> [Task to complete]
Format every line of the records below as a JSON list of strings, one string per line, with blank lines dropped and the pictures left out.

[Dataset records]
---------------
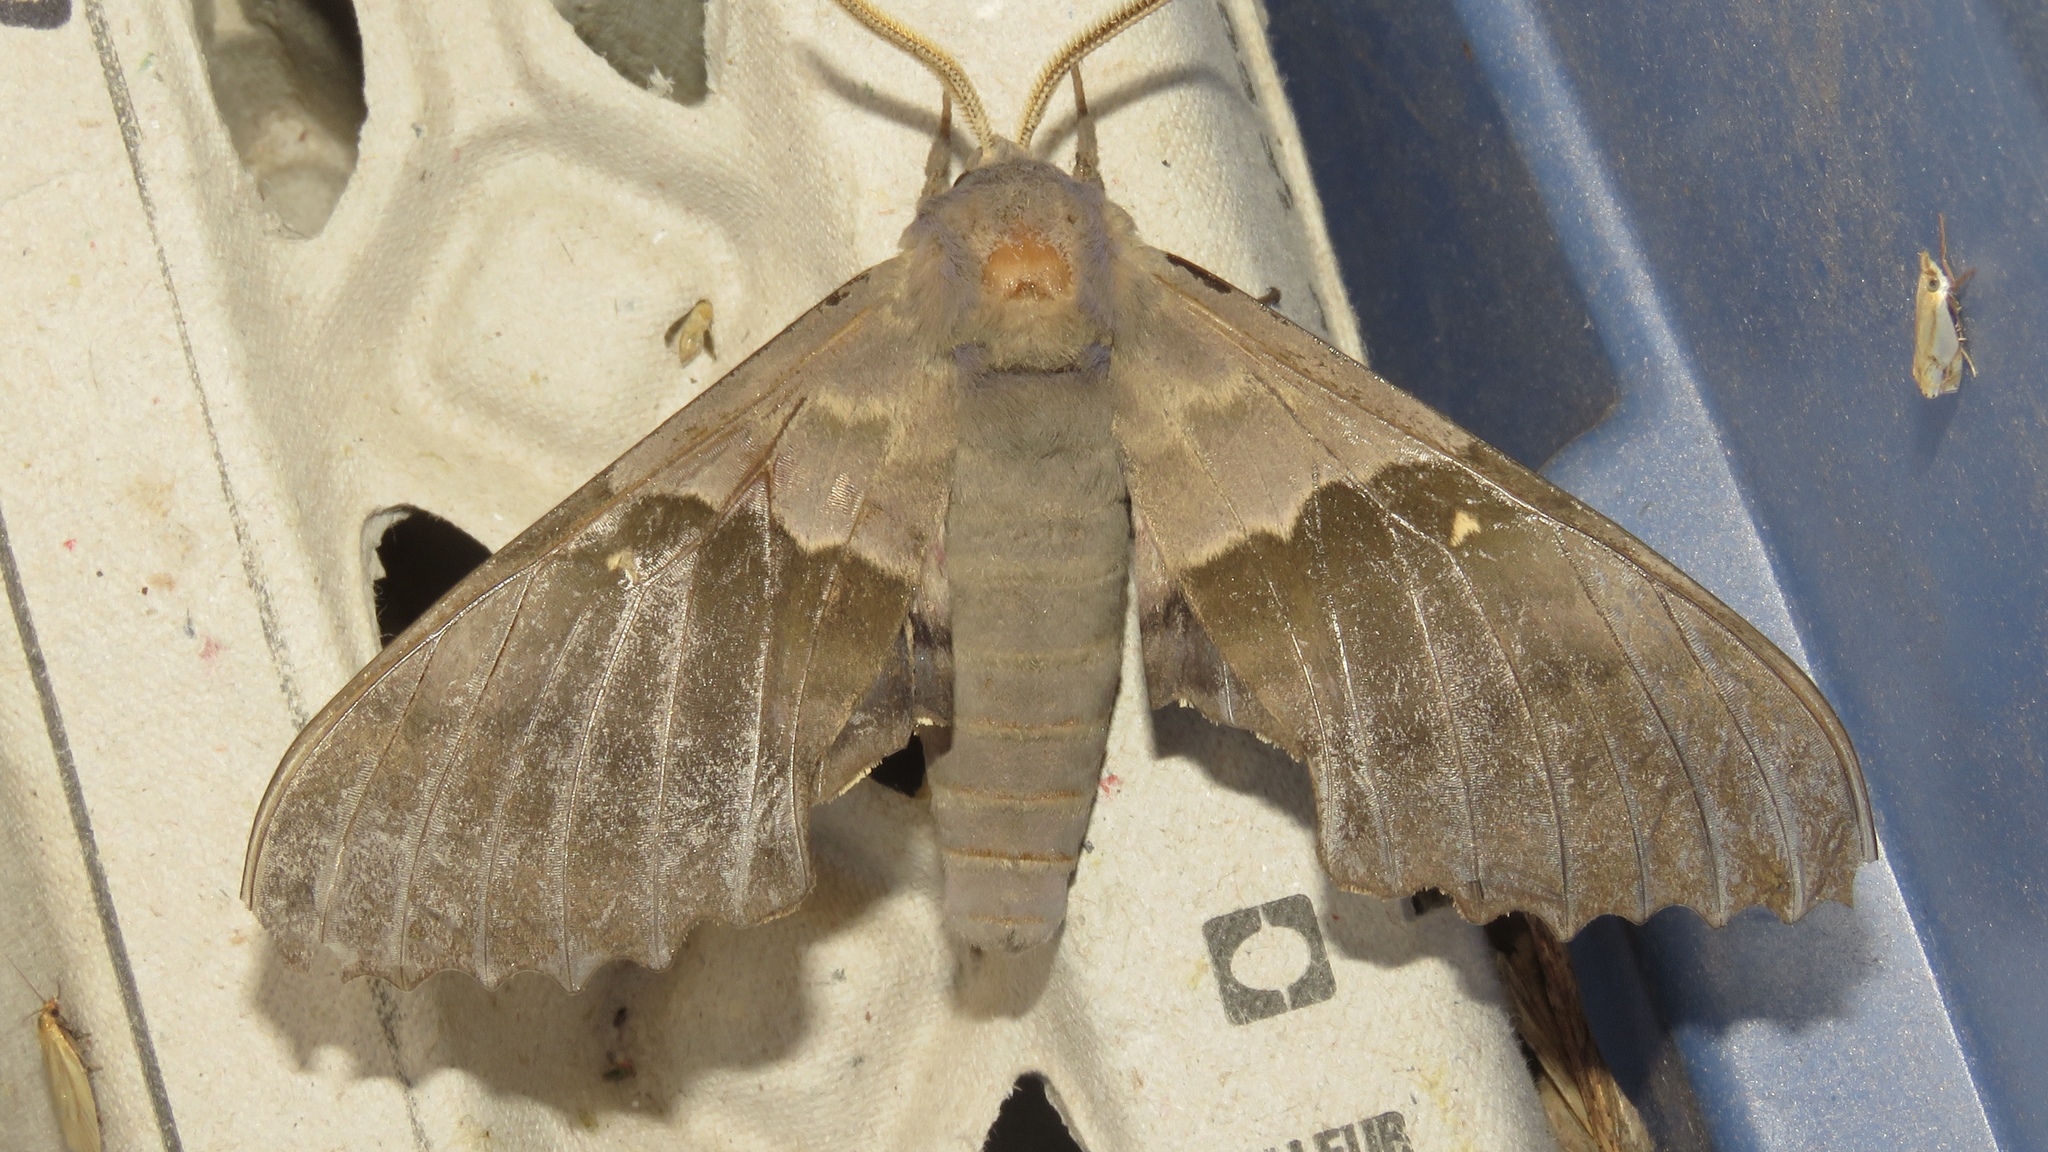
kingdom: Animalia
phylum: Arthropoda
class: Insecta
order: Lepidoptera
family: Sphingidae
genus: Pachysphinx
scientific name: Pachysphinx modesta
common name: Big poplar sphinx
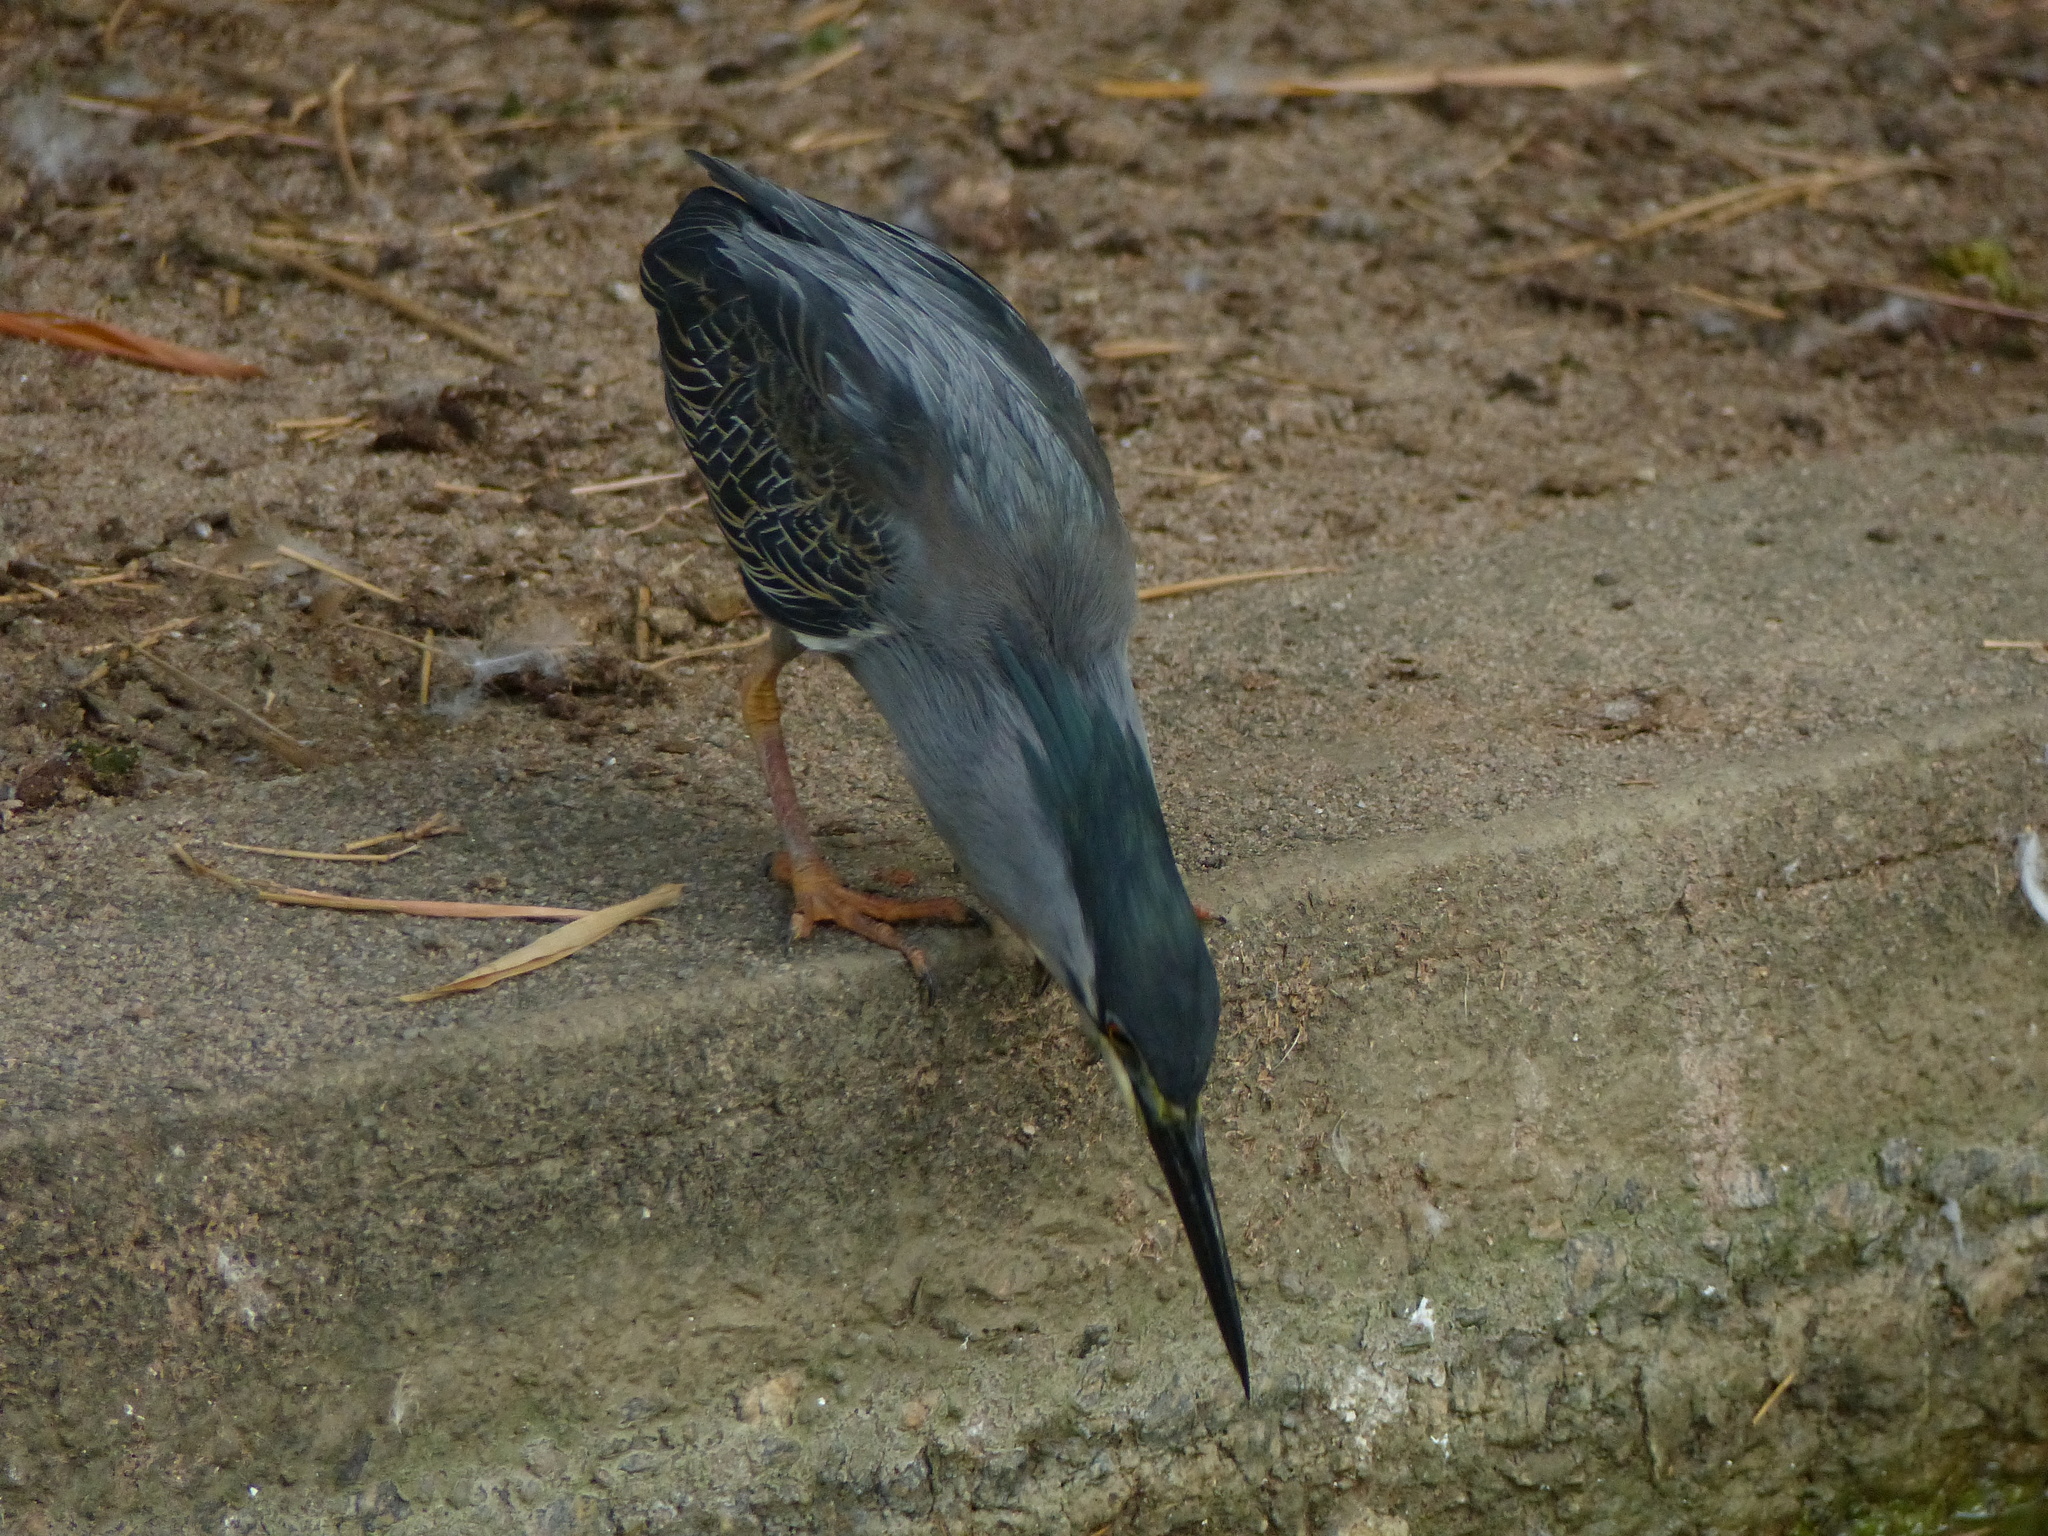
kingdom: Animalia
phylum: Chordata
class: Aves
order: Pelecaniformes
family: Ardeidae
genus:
---------------
> [Problem solution]
[
  "kingdom: Animalia",
  "phylum: Arthropoda",
  "class: Insecta",
  "order: Lepidoptera",
  "family: Sphingidae",
  "genus: Pachysphinx",
  "scientific name: Pachysphinx modesta",
  "common name: Big poplar sphinx",
  "kingdom: Animalia",
  "phylum: Chordata",
  "class: Aves",
  "order: Pelecaniformes",
  "family: Ardeidae",
  "genus:"
]